(Assignment): Leaving out the pictures, please retype each record exactly.

[Stored data entries]

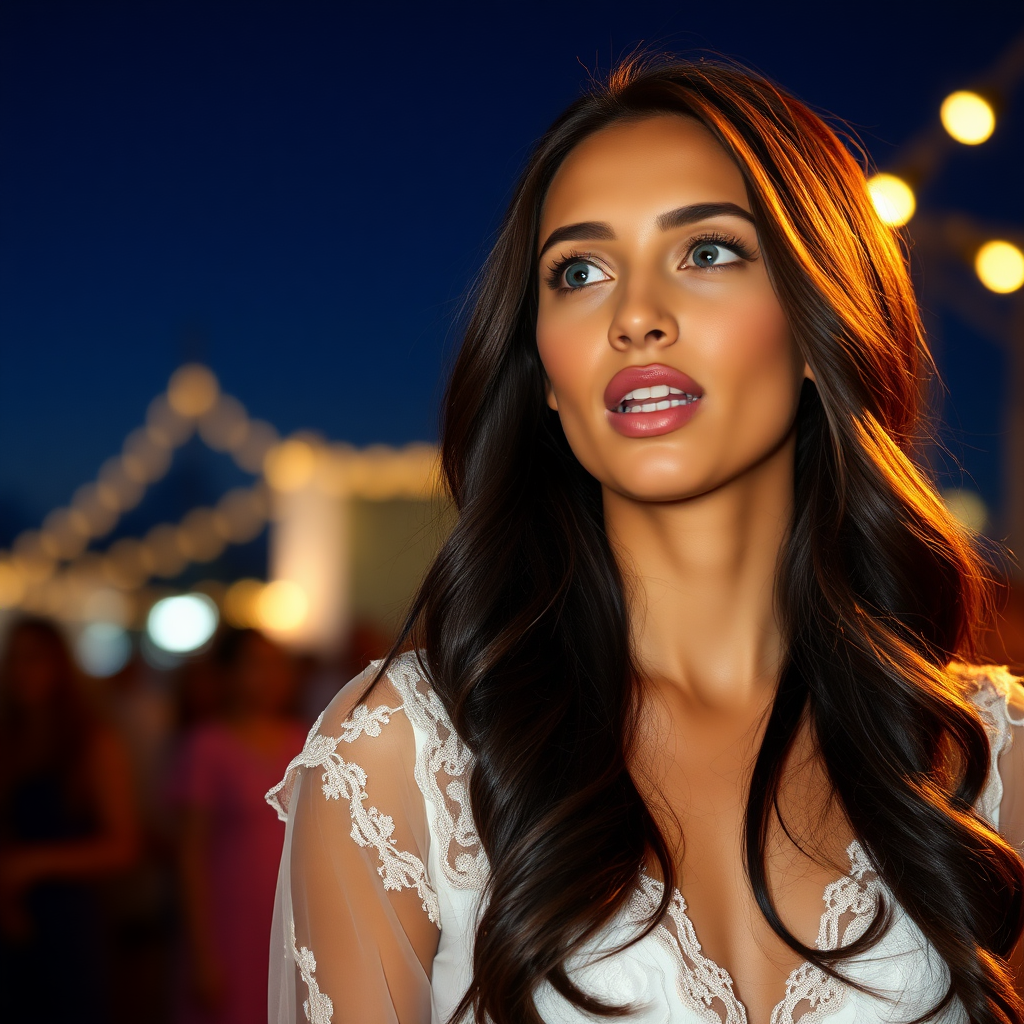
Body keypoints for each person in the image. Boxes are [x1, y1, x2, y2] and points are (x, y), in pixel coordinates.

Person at [267, 57, 1024, 1024]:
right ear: (543, 369)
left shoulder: (989, 761)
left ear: (815, 316)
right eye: (579, 272)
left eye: (707, 252)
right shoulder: (399, 763)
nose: (635, 318)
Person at [0, 616, 140, 1023]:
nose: (23, 671)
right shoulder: (11, 739)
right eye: (15, 660)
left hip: (68, 921)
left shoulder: (92, 742)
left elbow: (124, 846)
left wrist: (34, 864)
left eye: (35, 659)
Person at [171, 628, 306, 1024]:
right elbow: (189, 853)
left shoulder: (304, 741)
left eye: (275, 665)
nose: (268, 677)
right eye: (254, 666)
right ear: (228, 675)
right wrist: (202, 950)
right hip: (228, 922)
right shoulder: (207, 746)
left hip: (287, 915)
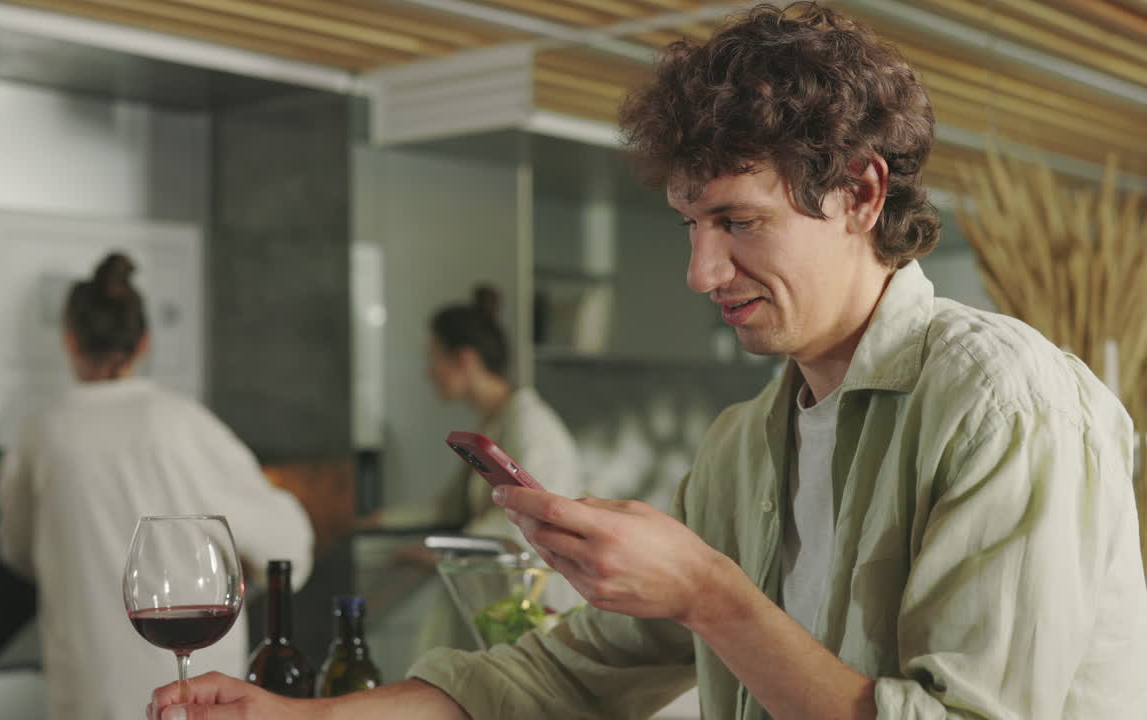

(The completed task):
Body keypoints for each person in the image. Boxes are [x1, y1, x2, y2] and points are (x, y), in pixel coordinates.

Person at [267, 57, 1024, 1024]:
right ear: (543, 369)
left shoulder: (989, 761)
left ear: (815, 316)
right eye: (579, 272)
left eye: (707, 252)
right shoulder: (399, 763)
nose: (635, 318)
Person at [0, 616, 140, 1023]:
nose: (23, 671)
right shoulder: (11, 739)
right eye: (15, 660)
left hip: (68, 921)
left shoulder: (92, 742)
left elbow: (124, 846)
left wrist: (34, 864)
left eye: (35, 659)
Person at [171, 628, 306, 1024]:
right elbow: (189, 853)
left shoulder: (304, 741)
left eye: (275, 665)
nose: (268, 677)
right eye: (254, 666)
right ear: (228, 675)
right wrist: (202, 950)
right hip: (228, 922)
right shoulder: (207, 746)
left hip: (287, 915)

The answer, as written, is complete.